The strikingly low price Citizens Financial Group Inc. has agreed to accept for its New York supermarket branches reflects a lack of demand for deposits — and for those particular branches.
Deposits are cheap right now because most banks have more than they need. And only two large banks in the New York area have a serious interest in supermarket banking, which tends to be a hit-or-miss strategy.
People's United Financial Inc. of Bridgeport, Conn., agreed to pay $3.25 million for 52 Stop & Shop branches and four stand-alone locations. People's United was a natural fit because it already has an in-store banking contract with that grocery store chain in Connecticut.
The other logical buyer for those branches, New York Community Bancorp, faced a major obstacle — it does business inside stores of Pathmark, a Stop & Shop rival. Stop & Shop wants exclusive partnerships with the banks that operate inside its stores.
Those realities would enable People's United to win a discarded property on the cheap if the deal closes as expected. It agreed to pay just a 1% premium for the $325 million in deposits it is to acquire.
Citizens Financial, based in Providence, R.I., is whittling down in the U.S. Its parent, Royal Bank of Scotland Group PLC, is under presssure like other European institutions to set aside more capital to absorb losses because of regulatory changes.
The deposit premium it agreed to is exceedingly cheap, even by fire-sale standards. First Niagara Financial Group Inc. in Buffalo, as part of its broader deal to buy nearly 200 branches from HSBC Holdings PLC, recently agreed to sell 64 upstate New York branches for an average 4.2% deposit premium to three separate buyers.
Citizens officials declined to comment Tuesday beyond the press release announcing the deal.

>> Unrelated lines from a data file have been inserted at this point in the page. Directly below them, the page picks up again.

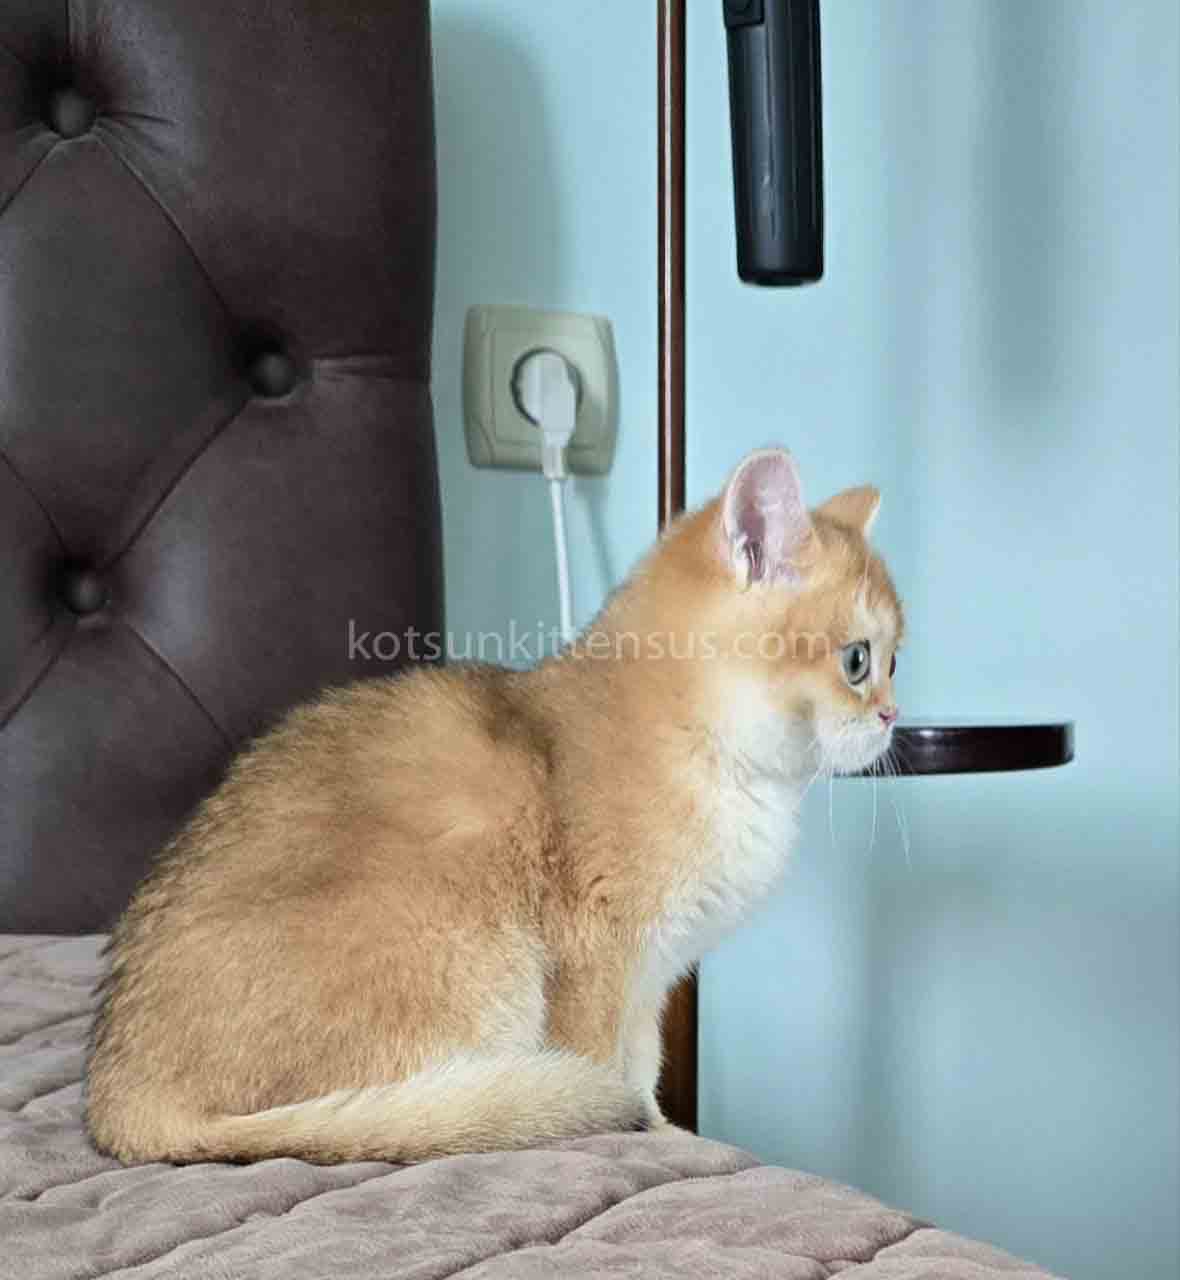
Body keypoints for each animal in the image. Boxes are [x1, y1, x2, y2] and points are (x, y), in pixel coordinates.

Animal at [85, 447, 903, 1166]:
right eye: (858, 660)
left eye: (897, 659)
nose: (895, 716)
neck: (700, 741)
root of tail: (118, 1098)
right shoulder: (598, 957)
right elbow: (607, 1065)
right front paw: (642, 1133)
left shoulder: (651, 980)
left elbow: (642, 1069)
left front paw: (666, 1130)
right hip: (482, 952)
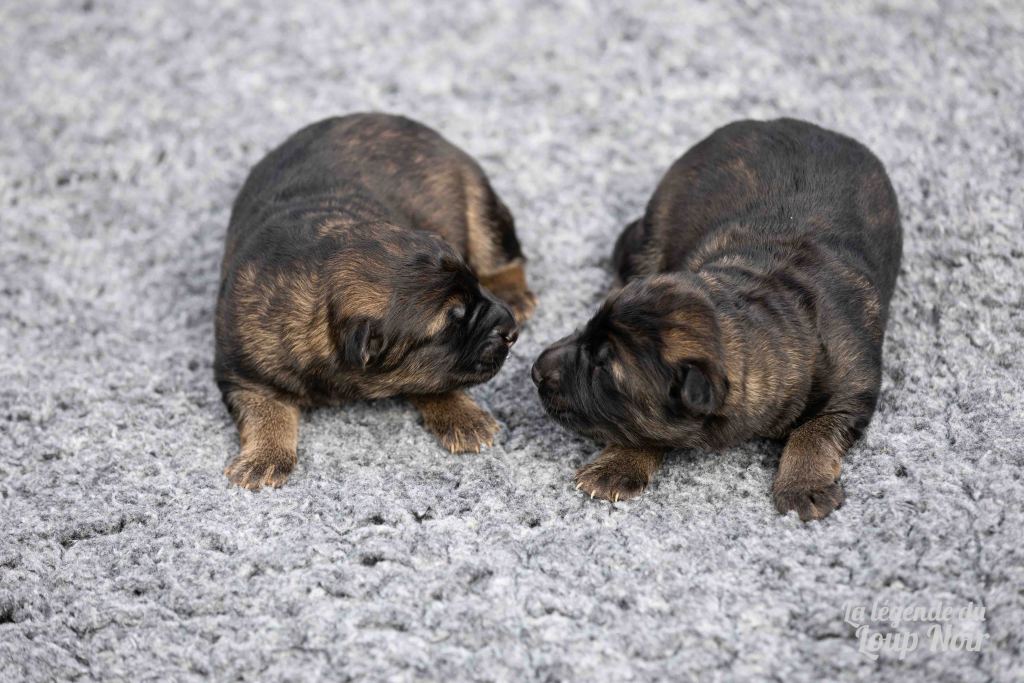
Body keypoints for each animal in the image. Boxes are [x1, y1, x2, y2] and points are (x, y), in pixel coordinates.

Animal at [215, 113, 536, 490]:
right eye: (453, 320)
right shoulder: (241, 371)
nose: (510, 330)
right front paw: (264, 459)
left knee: (501, 252)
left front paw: (463, 417)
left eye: (474, 289)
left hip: (478, 204)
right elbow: (266, 409)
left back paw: (513, 292)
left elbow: (434, 379)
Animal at [532, 118, 901, 521]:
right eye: (586, 329)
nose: (536, 369)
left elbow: (814, 432)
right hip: (654, 234)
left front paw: (804, 486)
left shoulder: (854, 392)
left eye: (602, 367)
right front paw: (617, 467)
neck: (766, 309)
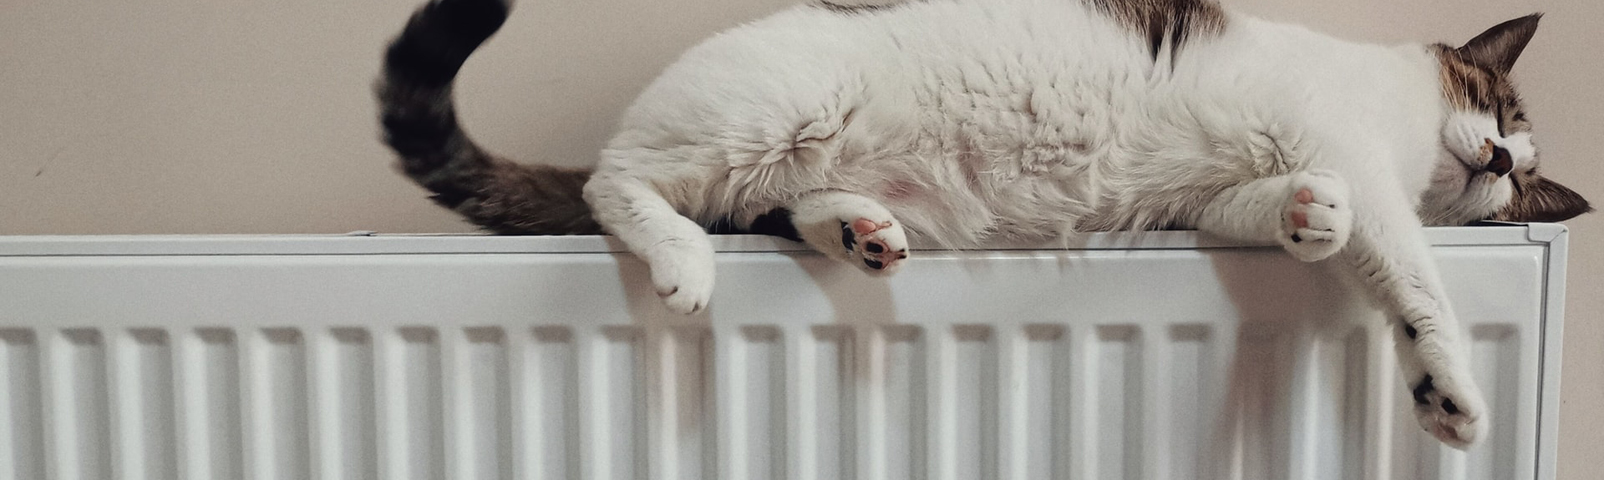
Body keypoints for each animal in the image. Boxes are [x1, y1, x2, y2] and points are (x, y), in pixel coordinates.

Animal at [378, 0, 1591, 449]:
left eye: (1518, 181)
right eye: (1499, 115)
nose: (1496, 160)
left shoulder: (1215, 199)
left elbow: (1300, 215)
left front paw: (1304, 217)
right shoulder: (1358, 159)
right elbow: (1411, 276)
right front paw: (1449, 391)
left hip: (787, 162)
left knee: (782, 209)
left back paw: (859, 232)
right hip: (765, 117)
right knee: (616, 185)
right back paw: (680, 261)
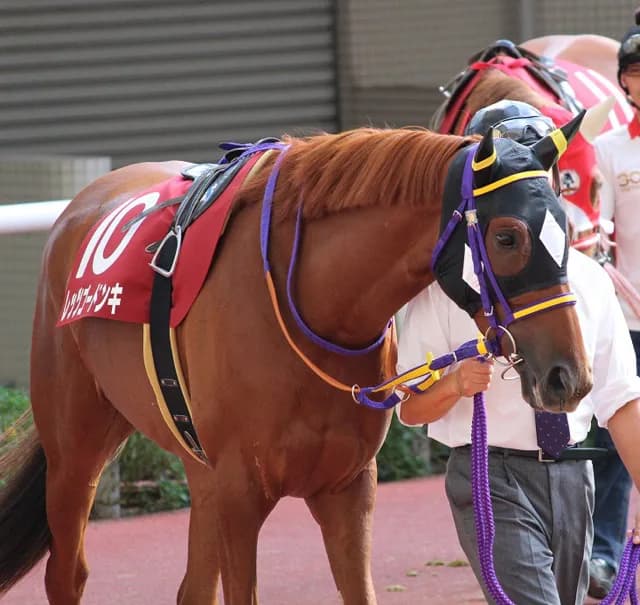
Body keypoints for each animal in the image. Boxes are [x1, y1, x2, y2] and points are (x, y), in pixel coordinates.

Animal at [0, 124, 592, 605]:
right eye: (507, 236)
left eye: (565, 227)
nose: (569, 376)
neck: (314, 305)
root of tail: (81, 204)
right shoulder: (241, 492)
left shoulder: (348, 487)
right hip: (76, 449)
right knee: (67, 573)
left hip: (198, 466)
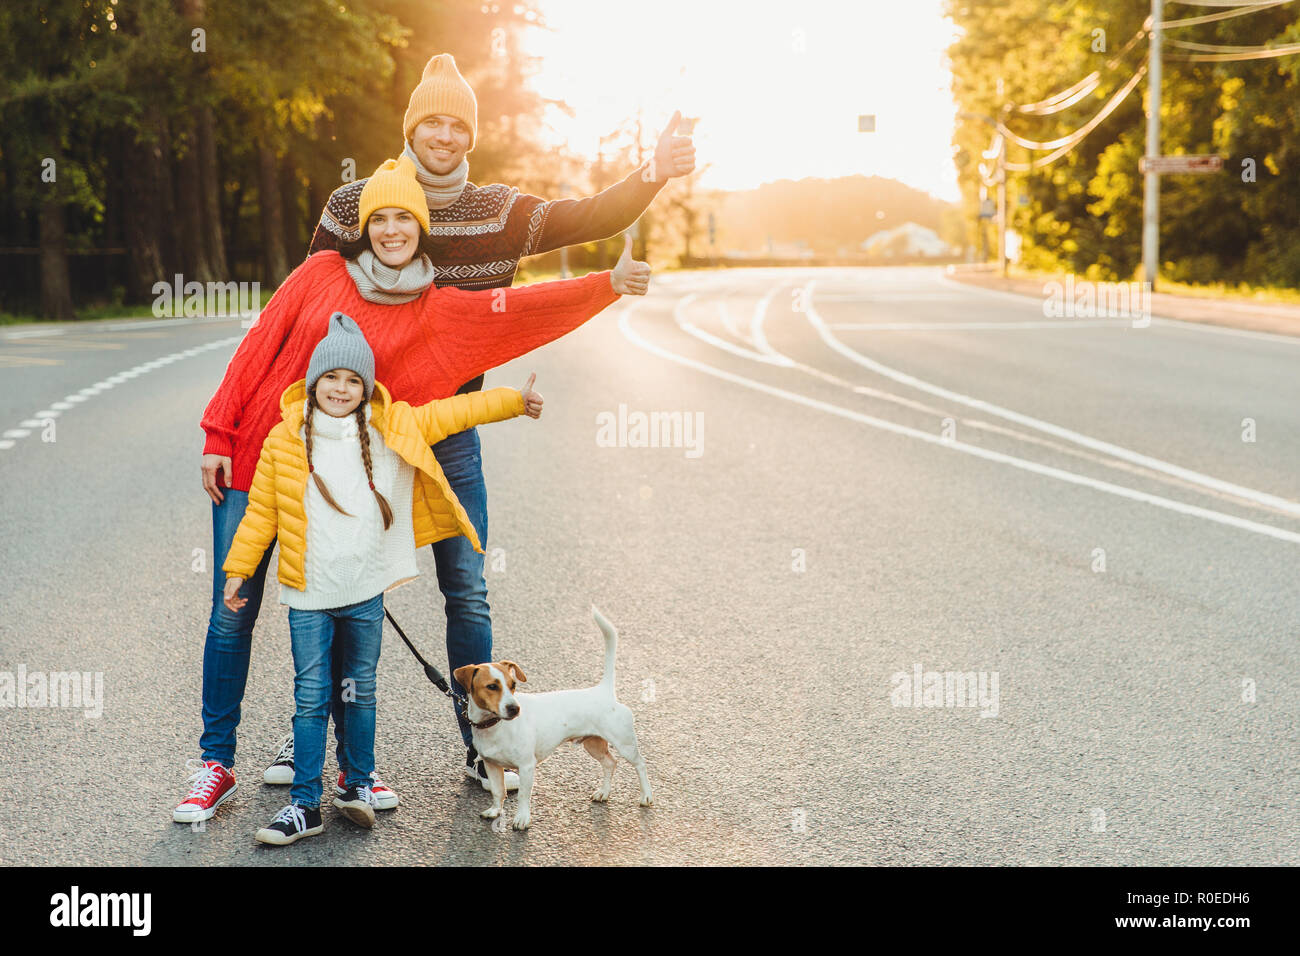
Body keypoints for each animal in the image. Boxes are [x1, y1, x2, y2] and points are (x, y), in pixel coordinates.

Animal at [454, 613, 655, 832]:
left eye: (513, 685)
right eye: (491, 686)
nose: (515, 709)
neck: (495, 726)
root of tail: (604, 690)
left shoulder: (527, 766)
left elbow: (523, 796)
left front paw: (522, 819)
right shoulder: (491, 765)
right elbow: (498, 792)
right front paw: (495, 811)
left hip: (625, 744)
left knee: (641, 764)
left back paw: (646, 796)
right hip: (593, 744)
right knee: (610, 763)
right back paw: (603, 792)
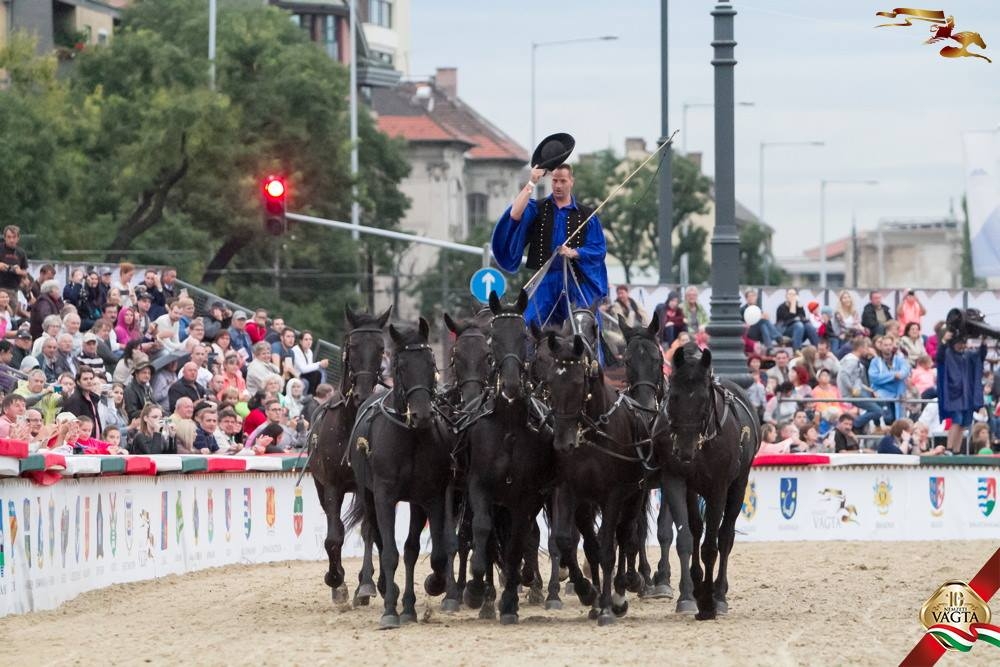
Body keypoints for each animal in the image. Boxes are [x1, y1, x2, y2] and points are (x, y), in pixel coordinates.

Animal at [310, 306, 388, 608]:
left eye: (380, 347)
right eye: (353, 346)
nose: (362, 393)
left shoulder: (371, 484)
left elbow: (370, 531)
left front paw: (365, 585)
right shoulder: (331, 484)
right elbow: (334, 536)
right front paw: (336, 580)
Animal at [344, 320, 454, 628]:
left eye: (430, 362)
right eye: (401, 365)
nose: (422, 415)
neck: (410, 436)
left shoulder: (430, 496)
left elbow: (427, 552)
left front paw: (426, 591)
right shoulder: (384, 494)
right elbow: (390, 551)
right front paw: (391, 611)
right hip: (367, 493)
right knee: (375, 535)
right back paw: (376, 586)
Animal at [540, 332, 648, 628]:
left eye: (579, 382)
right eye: (551, 381)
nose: (562, 443)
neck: (591, 433)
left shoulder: (614, 494)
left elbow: (609, 547)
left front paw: (609, 608)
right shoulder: (568, 491)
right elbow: (567, 540)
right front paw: (588, 593)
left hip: (634, 496)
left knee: (625, 536)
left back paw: (620, 593)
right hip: (586, 505)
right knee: (591, 543)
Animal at [616, 316, 696, 612]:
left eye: (657, 357)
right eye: (627, 360)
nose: (644, 405)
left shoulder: (665, 477)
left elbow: (663, 529)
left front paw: (662, 580)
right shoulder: (637, 483)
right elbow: (636, 530)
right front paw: (642, 578)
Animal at [648, 344, 756, 620]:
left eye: (704, 399)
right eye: (674, 396)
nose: (684, 451)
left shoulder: (719, 486)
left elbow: (711, 545)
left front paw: (709, 601)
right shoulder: (675, 479)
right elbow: (687, 536)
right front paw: (690, 595)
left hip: (738, 485)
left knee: (725, 536)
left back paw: (719, 593)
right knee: (697, 529)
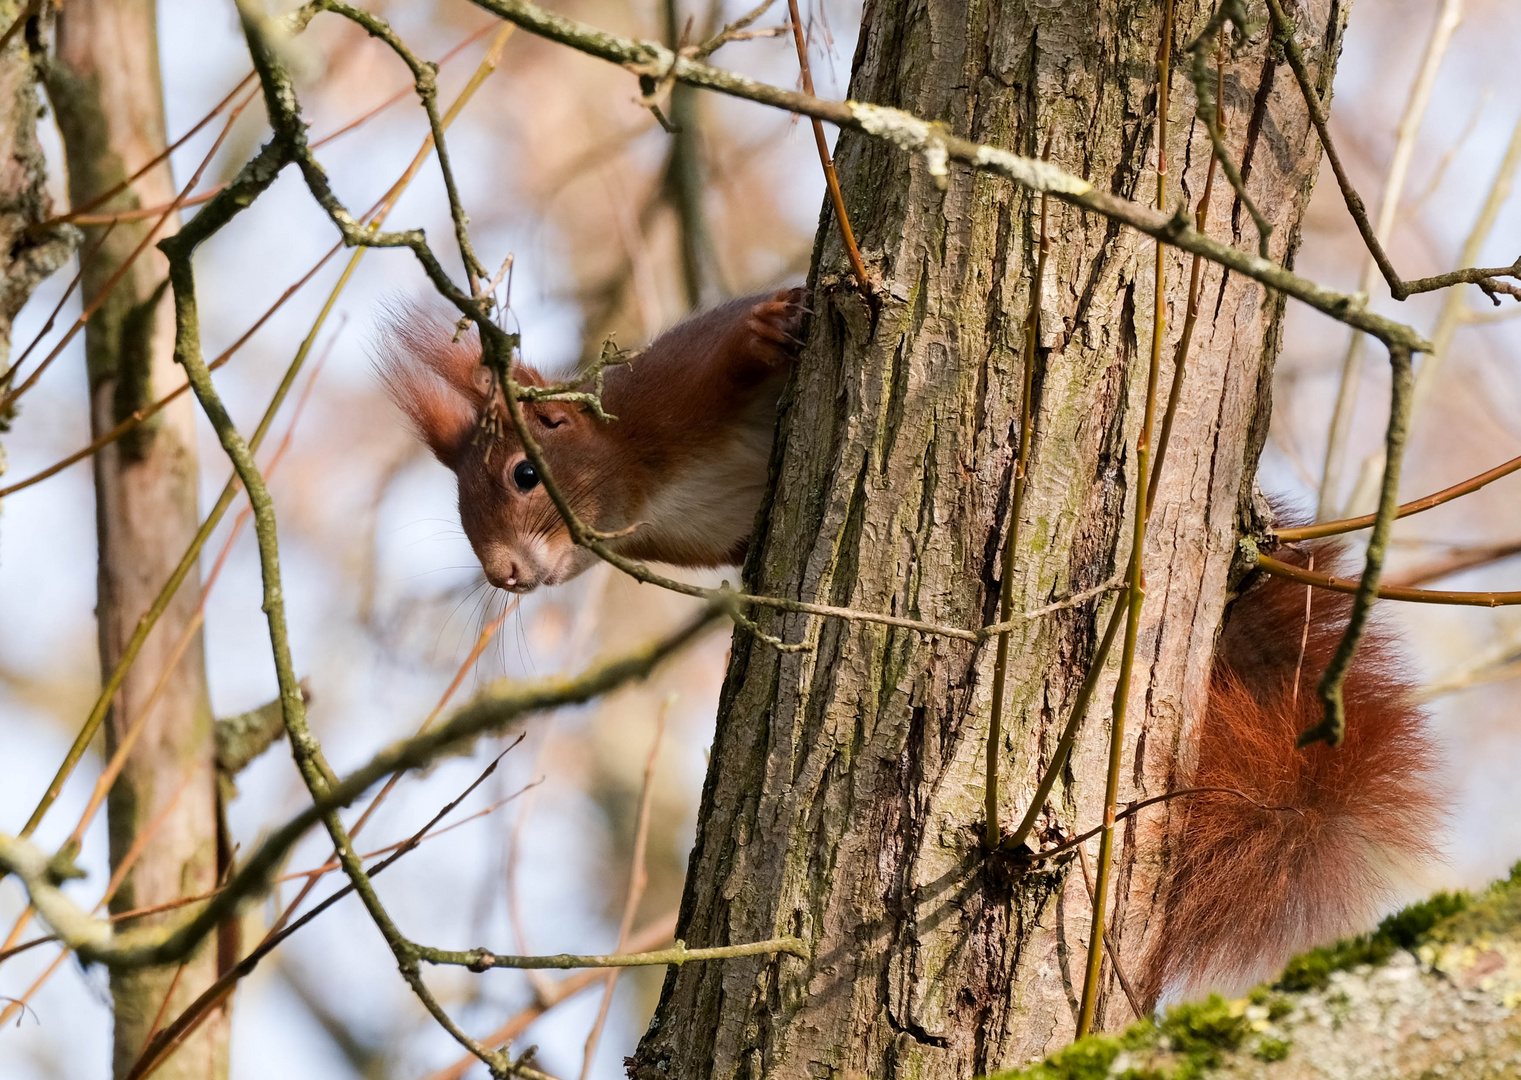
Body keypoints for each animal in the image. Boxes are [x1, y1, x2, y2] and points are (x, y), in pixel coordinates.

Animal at [377, 292, 1435, 1010]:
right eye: (463, 512)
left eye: (524, 473)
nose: (505, 575)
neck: (642, 481)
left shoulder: (672, 391)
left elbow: (731, 351)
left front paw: (772, 325)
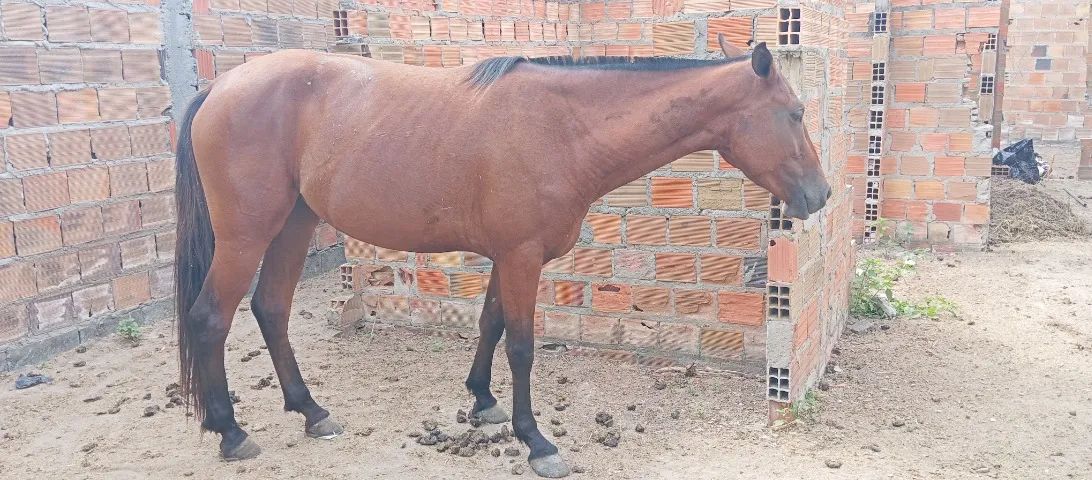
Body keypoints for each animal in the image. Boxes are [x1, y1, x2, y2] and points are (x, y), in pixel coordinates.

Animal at [173, 35, 830, 478]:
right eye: (795, 113)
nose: (820, 196)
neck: (563, 127)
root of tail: (220, 88)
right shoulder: (521, 256)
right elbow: (520, 344)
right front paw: (535, 440)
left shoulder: (506, 255)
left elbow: (489, 324)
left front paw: (483, 402)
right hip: (246, 236)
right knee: (211, 317)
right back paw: (230, 430)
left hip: (294, 224)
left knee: (271, 309)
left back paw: (310, 411)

People's United has incentives to buy Citizens' languishing supermarket franchise, which mostly operates on Long Island. Citizens has had trouble time making money at those locations because it lacks stand-alone branches in the area. People's United has regular branches on Long Island after making an acquisition there in 2010. Jack Barnes, the chief executive of People's United, noted that in the press release.
"People's United currently serves customers at 37 traditional branch locations on Long Island and Westchester County," Barnes said. "As a result, following the closing of this transaction we expect a lift to traffic in both in-store and traditional branches within these markets."